The theory suggests that several other universes exist in the same space and time as our own, and even interact with one another on the quantum level, according to IFL Science. Quantum Theory can be a very complex idea to comprehend, as on a quantum level matter do not behave following the same physical and universal laws we are familiar with. This new theory is not the same as the “Many Worlds Theory” as it suggests something else which is pretty radical. The new so called “Many Interacting Worlds Theory” claims that after an event happens (like asteroid hitting Earth) numerous universes are created with all possible outcomes of that event (ours being the one where dinosaurs were wiped out) and all these universes interact with one another. The previous theory claimed that these universes are parallel to ours and run in a separate space but at the same time, never interacting. However, “Many Interacting Worlds Theory” suggests these parallel universes depend on one another, interacting and running at the same space and time as ours. It says that if we study it better, we can actually invent interdimensional travel to another universe from the one we are at.

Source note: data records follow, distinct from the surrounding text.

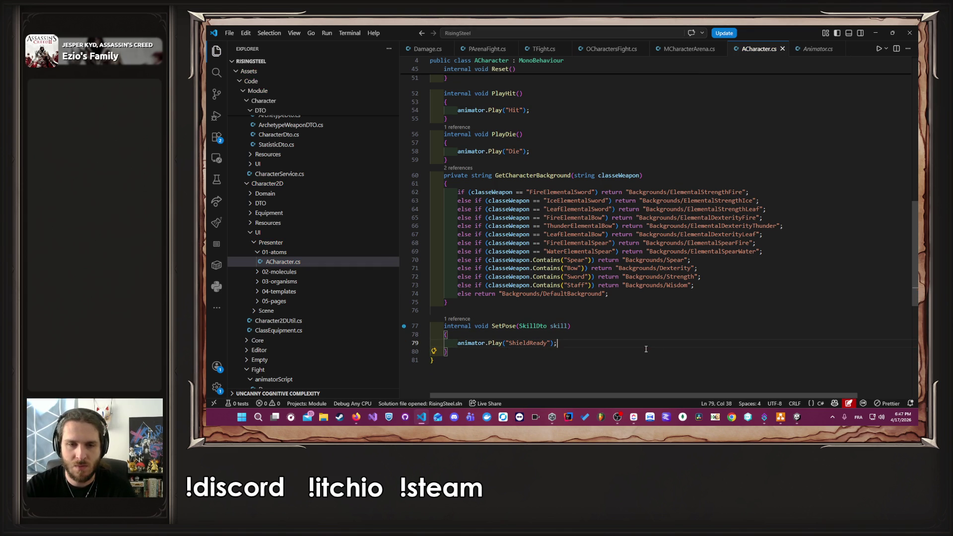
{"action": "left_click", "coordinate": [599, 417]}
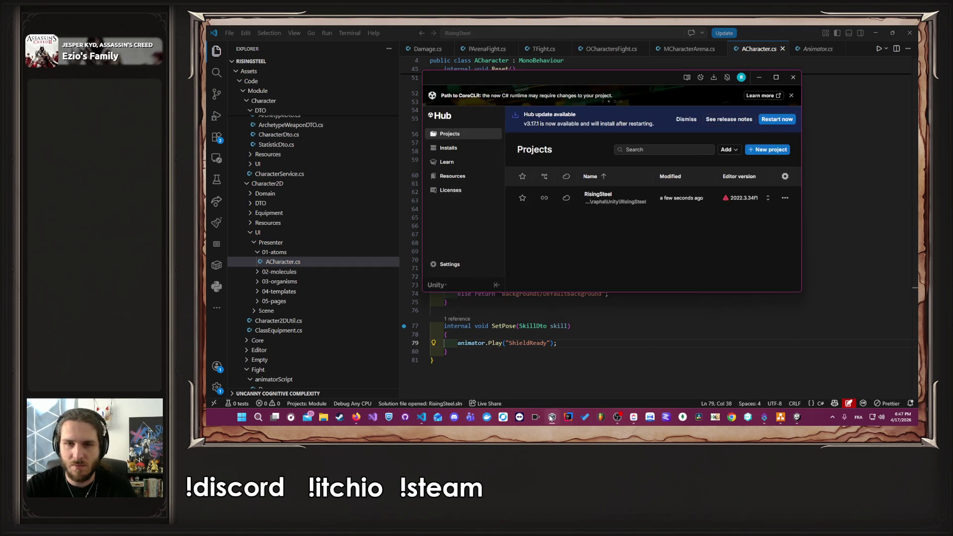
{"action": "left_click", "coordinate": [599, 417]}
{"action": "left_click", "coordinate": [797, 417]}
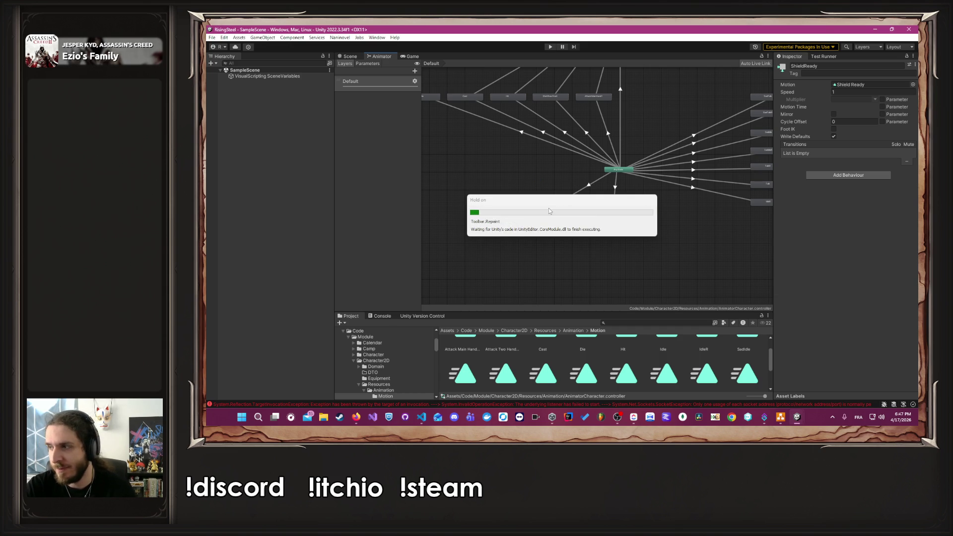
- Create a Bool parameter named IsShieldReady in the Animator's Parameters list
{"action": "left_click", "coordinate": [367, 64]}
{"action": "left_click", "coordinate": [413, 71]}
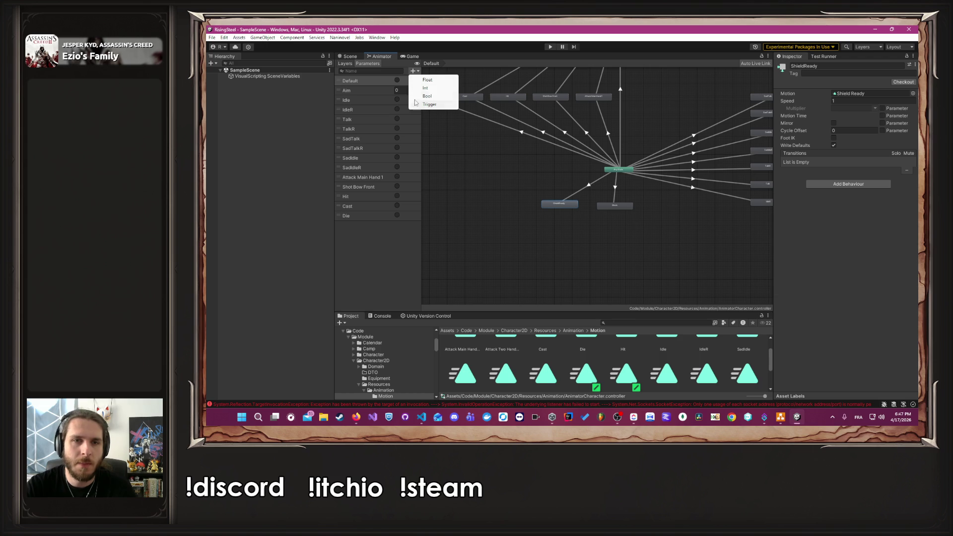
{"action": "left_click", "coordinate": [439, 97]}
{"action": "type", "text": "I"}
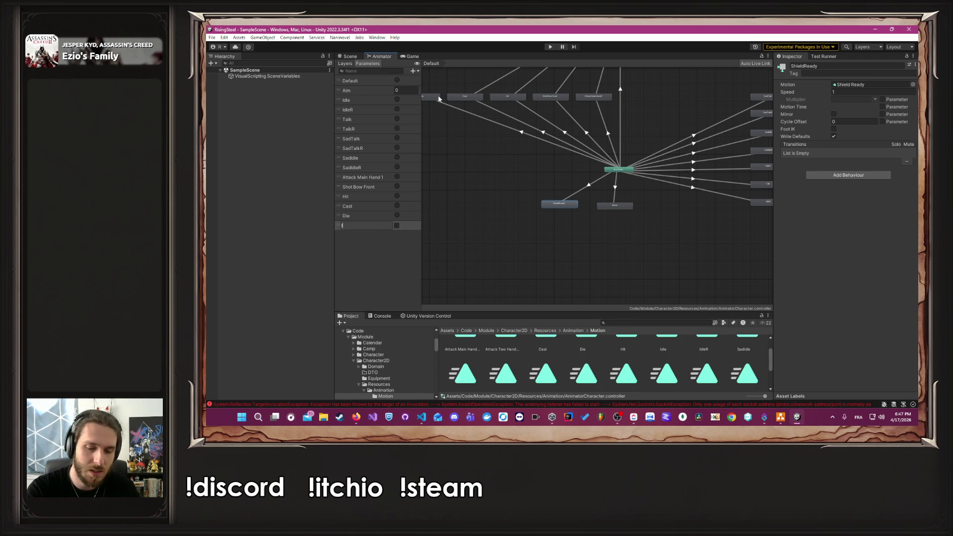
{"action": "type", "text": "sShiel"}
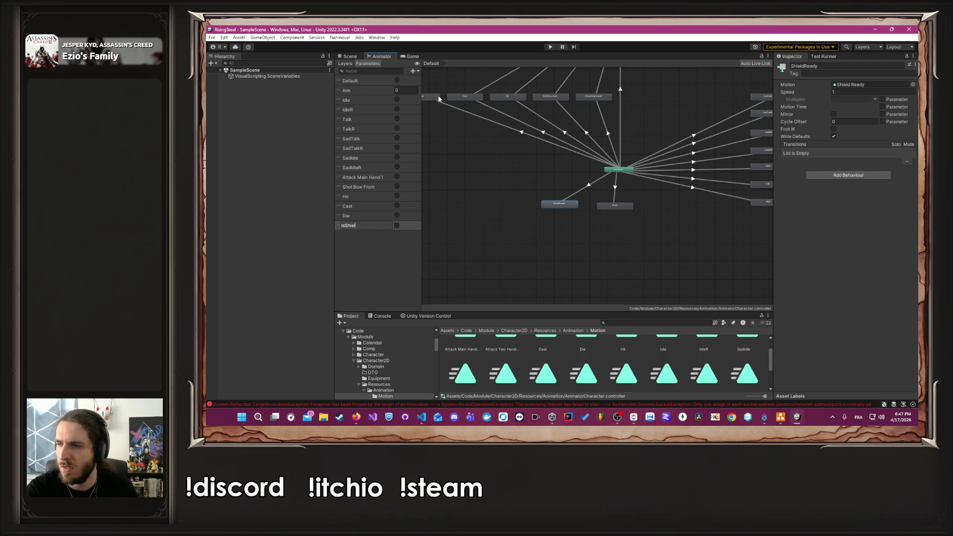
{"action": "type", "text": "dReady"}
{"action": "key", "text": "Return"}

Michael Hall is the lead author of the study, which was published in the journal Physical Review X. To understand their theory they say we can think of a deck of cards where each card is an event. When you have a full deck of cards, the one you turn over could be any single outcome, until you turn it. When you turn it over it forces one particular outcome to occur. The parallel universes overlap and take up the same space and time simultaneously, like the deck of cards. They exist in all possible configurations until an observer forces one state to exist. This could mean that consciousness is the factor which determines the universe it’ll pick from the deck of universes forcing the outcome itself.

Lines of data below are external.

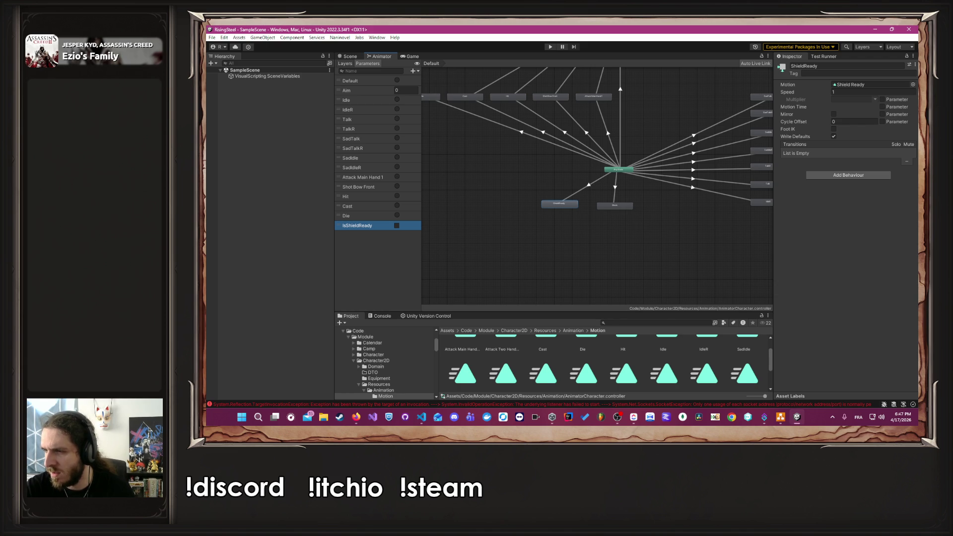
{"action": "scroll", "coordinate": [584, 161], "scroll_direction": "up", "scroll_amount": 3}
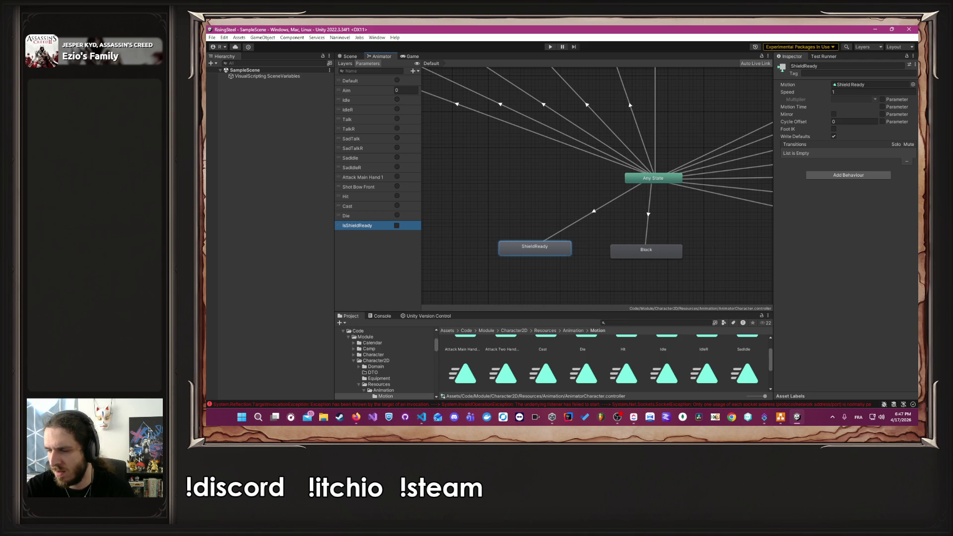
- Add an IsShieldReady = true condition to the Any State → ShieldReady transition
{"action": "left_click", "coordinate": [609, 203]}
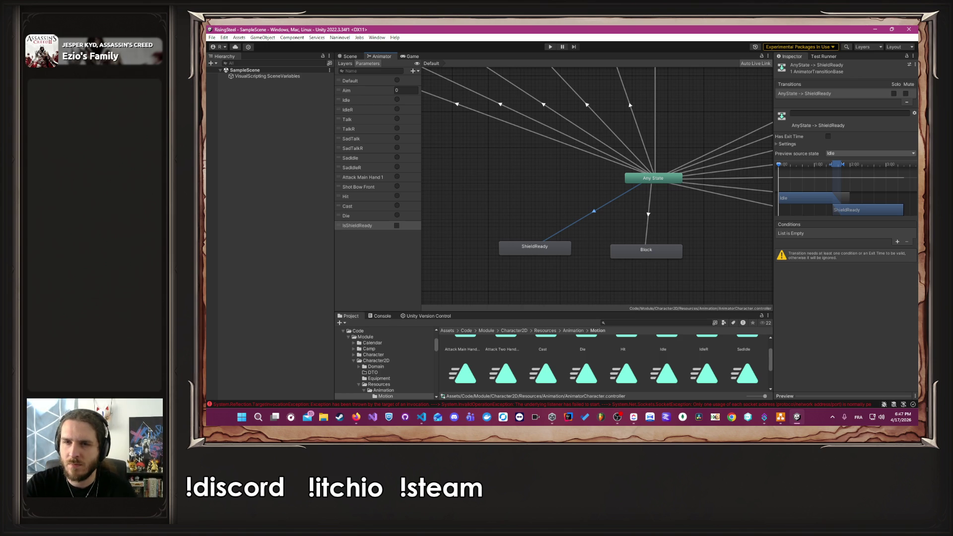
{"action": "left_click", "coordinate": [896, 242]}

“The beauty of our approach is that if there is just one world our theory reduces to Newtonian mechanics, while if there is a gigantic number of worlds it reproduces quantum mechanics. In between it predicts something new that is neither Newton’s theory nor quantum theory,” Wiseman said. “We also believe that, in providing a new mental picture of quantum effects, it will be useful in planning experiments to test and exploit quantum phenomena.”